_Work request_:
Each entry is to be retyped without alteration, and no picture is to be included.

_Available data_:
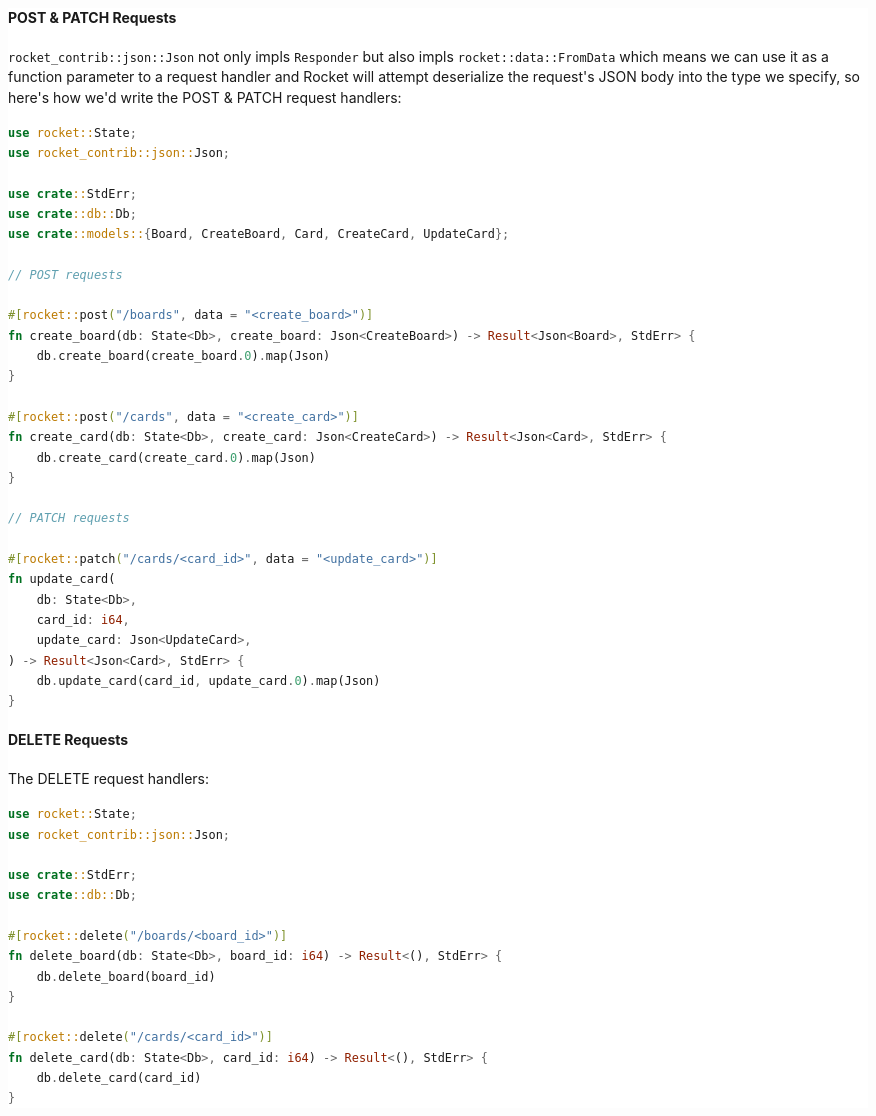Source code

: 

#### POST & PATCH Requests

`rocket_contrib::json::Json` not only impls `Responder` but also impls `rocket::data::FromData` which means we can use it as a function parameter to a request handler and Rocket will attempt deserialize the request's JSON body into the type we specify, so here's how we'd write the POST & PATCH request handlers:

```rust
use rocket::State;
use rocket_contrib::json::Json;

use crate::StdErr;
use crate::db::Db;
use crate::models::{Board, CreateBoard, Card, CreateCard, UpdateCard};

// POST requests

#[rocket::post("/boards", data = "<create_board>")]
fn create_board(db: State<Db>, create_board: Json<CreateBoard>) -> Result<Json<Board>, StdErr> {
    db.create_board(create_board.0).map(Json)
}

#[rocket::post("/cards", data = "<create_card>")]
fn create_card(db: State<Db>, create_card: Json<CreateCard>) -> Result<Json<Card>, StdErr> {
    db.create_card(create_card.0).map(Json)
}

// PATCH requests

#[rocket::patch("/cards/<card_id>", data = "<update_card>")]
fn update_card(
    db: State<Db>,
    card_id: i64,
    update_card: Json<UpdateCard>,
) -> Result<Json<Card>, StdErr> {
    db.update_card(card_id, update_card.0).map(Json)
}
```



#### DELETE Requests

The DELETE request handlers:

```rust
use rocket::State;
use rocket_contrib::json::Json;

use crate::StdErr;
use crate::db::Db;

#[rocket::delete("/boards/<board_id>")]
fn delete_board(db: State<Db>, board_id: i64) -> Result<(), StdErr> {
    db.delete_board(board_id)
}

#[rocket::delete("/cards/<card_id>")]
fn delete_card(db: State<Db>, card_id: i64) -> Result<(), StdErr> {
    db.delete_card(card_id)
}
```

_Response area_:
Source code

: 

#### POST & PATCH Requests

`rocket_contrib::json::Json` not only impls `Responder` but also impls `rocket::data::FromData` which means we can use it as a function parameter to a request handler and Rocket will attempt deserialize the request's JSON body into the type we specify, so here's how we'd write the POST & PATCH request handlers:

```rust
use rocket::State;
use rocket_contrib::json::Json;

use crate::StdErr;
use crate::db::Db;
use crate::models::{Board, CreateBoard, Card, CreateCard, UpdateCard};

// POST requests

#[rocket::post("/boards", data = "<create_board>")]
fn create_board(db: State<Db>, create_board: Json<CreateBoard>) -> Result<Json<Board>, StdErr> {
    db.create_board(create_board.0).map(Json)
}

#[rocket::post("/cards", data = "<create_card>")]
fn create_card(db: State<Db>, create_card: Json<CreateCard>) -> Result<Json<Card>, StdErr> {
    db.create_card(create_card.0).map(Json)
}

// PATCH requests

#[rocket::patch("/cards/<card_id>", data = "<update_card>")]
fn update_card(
    db: State<Db>,
    card_id: i64,
    update_card: Json<UpdateCard>,
) -> Result<Json<Card>, StdErr> {
    db.update_card(card_id, update_card.0).map(Json)
}
```



#### DELETE Requests

The DELETE request handlers:

```rust
use rocket::State;
use rocket_contrib::json::Json;

use crate::StdErr;
use crate::db::Db;

#[rocket::delete("/boards/<board_id>")]
fn delete_board(db: State<Db>, board_id: i64) -> Result<(), StdErr> {
    db.delete_board(board_id)
}

#[rocket::delete("/cards/<card_id>")]
fn delete_card(db: State<Db>, card_id: i64) -> Result<(), StdErr> {
    db.delete_card(card_id)
}
```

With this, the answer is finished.